*What you will do*
Below is a listing; write it out exactly and drop any images from it.

+ + +

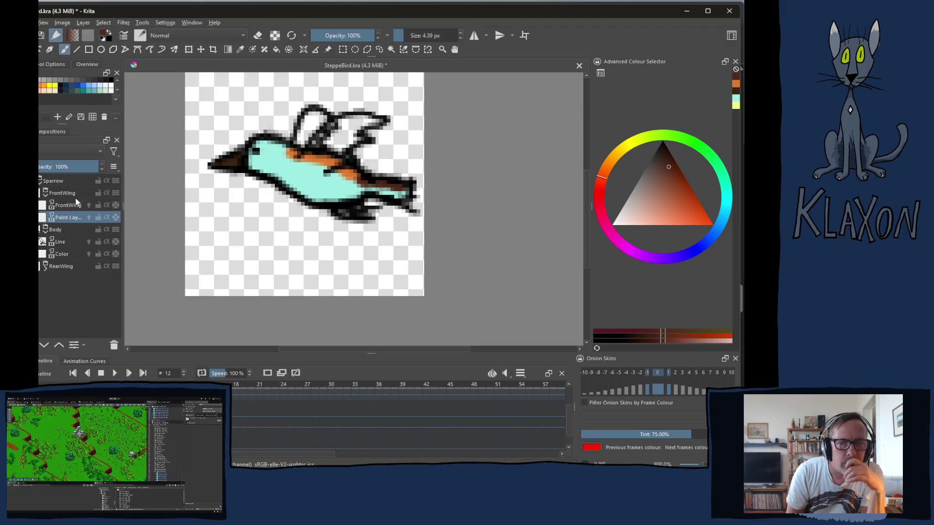
left_click(314, 191, "ctrl")
mouse_move(315, 164)
left_mouse_down()
mouse_move(341, 157)
mouse_move(360, 127)
left_mouse_up()
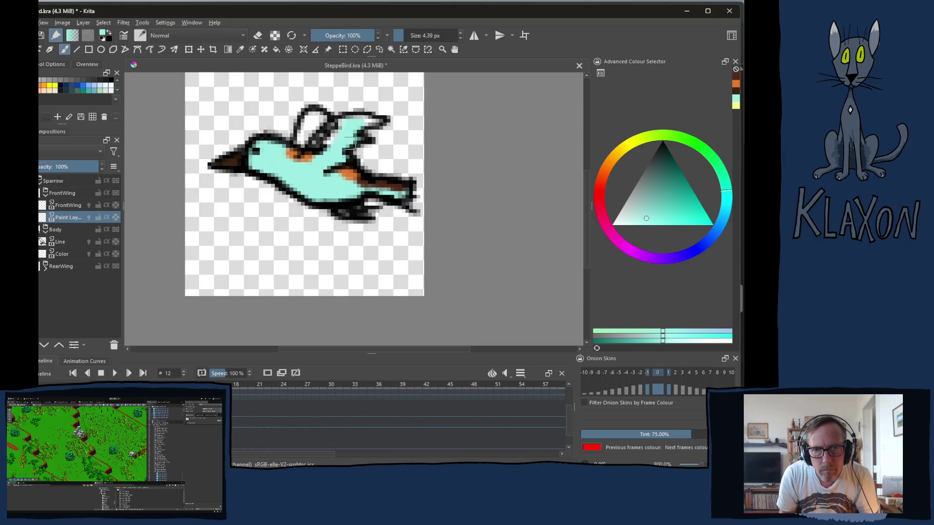
mouse_move(330, 159)
left_mouse_down()
mouse_move(327, 149)
mouse_move(316, 158)
mouse_move(331, 137)
mouse_move(362, 126)
left_mouse_up()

+ + +

*Expected answer*
left_click(314, 191, "ctrl")
mouse_move(315, 164)
left_mouse_down()
mouse_move(341, 157)
mouse_move(360, 127)
left_mouse_up()
mouse_move(330, 159)
left_mouse_down()
mouse_move(327, 149)
mouse_move(316, 158)
mouse_move(331, 137)
mouse_move(362, 126)
left_mouse_up()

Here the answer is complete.